Keyhan and Draheim have a lot in common. Neither had run competitively until they got to high school. And both were talked into joining their respective school teams by friends.
“I needed PE credits, and I just turned out to be pretty fast,” said Keyhan, who was virtually dragged to his first track practice two years ago by friend Hunter Dahlberg.
“Hunter actually made me go to the track,” Keyhan said.
It turned out to be a beneficial decision for the fleet-footed Keyhan. He qualified for the Central Coast Section championships in the 100 last season. And this year he projects as one of the PAL’s top three runners in the event, according to Berry.
“From what I’ve heard, he was a natural in the beginning, and he’s progressed to be even better,” Berry said.
Draheim was also implored to start running competitively in high school, when friend Owen Dvorak stole her away from the Mills tennis team. Draheim said she was intent on competing in the fall sport and had her sights set on tennis, until the day before tennis tryouts when Dvorak convinced her otherwise.
“If I did it again, I would still do track,” Draheim said.
Now, she has quickly grown into one of the pillars of the Mills track team.
“We have a very small girls’ team,” Mills head coach Larry Cappel said. “We have a couple girls who are going to carry us.

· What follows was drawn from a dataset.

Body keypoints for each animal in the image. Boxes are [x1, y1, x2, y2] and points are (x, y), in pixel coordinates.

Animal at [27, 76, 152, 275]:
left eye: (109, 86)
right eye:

I don’t think we’re going to win a championship, but I think we’ll be very competitive.”
Tuesday’s dual meet was the first of five on the regular-season schedule for each the Scots and the Vikings. It is the only home meet on Carlmont’s schedule this season.

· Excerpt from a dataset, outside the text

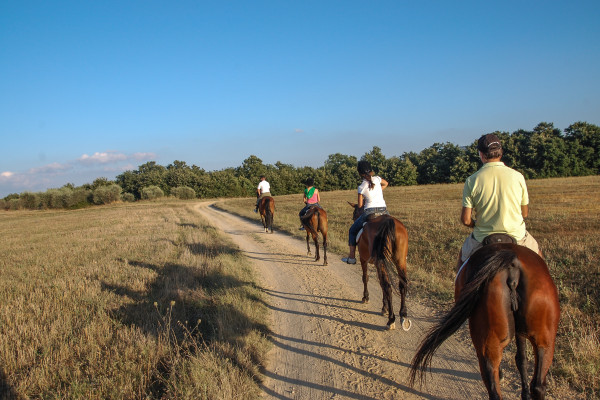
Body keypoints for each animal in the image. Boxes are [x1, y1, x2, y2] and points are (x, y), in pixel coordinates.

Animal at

Other varsity first-place finishers were: Carlmont sophomore Isabella Wachter in the girls’ 100 with a time of 13.53; Carlmont senior Penelope Heith, girls’ 800, 2:41.90; Heith, girls’ 1600, 6:08.14; Carlmont junior Naomi Metzler, girls’ 3200, 13:05.96; Mills senior Abbie Sun, girls’ 100 hurdles, 20.15; Carlmont sophomore Kiana Hinkson, girls’ 300 hurdles, 54.01; Carlmont, girls’ 4x100 relay, 53.94; Metzler, girls’ long jump, 15-05; Metzler, girls’ triple jump, 31-08.5.